Your assignment
Return each line of the records with nothing changed, pictures excepted.

[[ Data listing open ]]

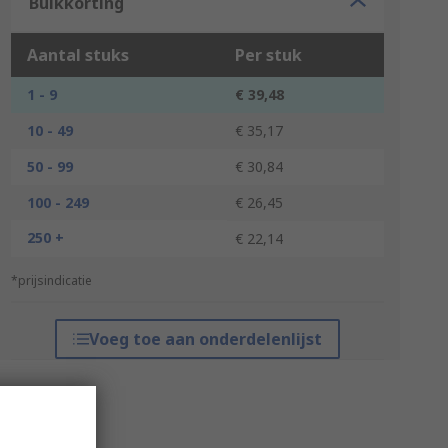
Bulkkorting
Aantal stuks
Per stuk
1 - 9
€ 39,48
10 - 49
€ 35,17
50 - 99
€ 30,84
100 - 249
€ 26,45
250 +
€ 22,14
*prijsindicatie
Voeg toe aan onderdelenlijst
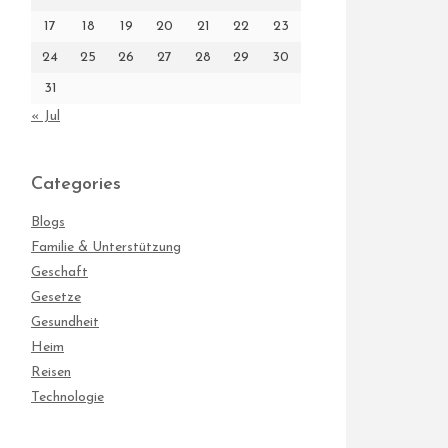
17
18
19
20
21
22
23
24
25
26
27
28
29
30
31
« Jul
Categories
Blogs
Familie & Unterstützung
Geschaft
Gesetze
Gesundheit
Heim
Reisen
Technologie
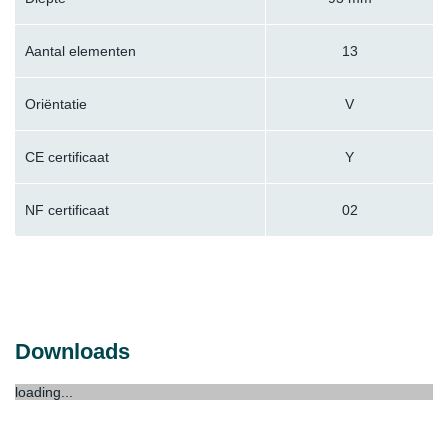
Aantal elementen
13
Oriëntatie
V
CE certificaat
Y
NF certificaat
02
Downloads
loading...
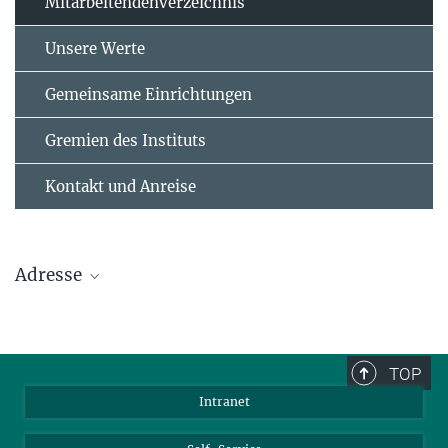
Mitarbeitendenverzeichnis
Unsere Werte
Gemeinsame Einrichtungen
Gremien des Instituts
Kontakt und Anreise
Adresse
Max-Planck-Institut für Polymerforschung
Ackermannweg 10
TOP
55128 Mainz
Intranet
Tel.: +49 6131 379-0
Fax: +49 6131 379-100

[[ Data listing closed ]]

Result for this exercise
Bulkkorting
Aantal stuks
Per stuk
1 - 9
€ 39,48
10 - 49
€ 35,17
50 - 99
€ 30,84
100 - 249
€ 26,45
250 +
€ 22,14
*prijsindicatie
Voeg toe aan onderdelenlijst
17
18
19
20
21
22
23
24
25
26
27
28
29
30
31
« Jul
Categories
Blogs
Familie & Unterstützung
Geschaft
Gesetze
Gesundheit
Heim
Reisen
Technologie
Aantal elementen
13
Oriëntatie
V
CE certificaat
Y
NF certificaat
02
Downloads
loading...
Mitarbeitendenverzeichnis
Unsere Werte
Gemeinsame Einrichtungen
Gremien des Instituts
Kontakt und Anreise
Adresse
Max-Planck-Institut für Polymerforschung
Ackermannweg 10
TOP
55128 Mainz
Intranet
Tel.: +49 6131 379-0
Fax: +49 6131 379-100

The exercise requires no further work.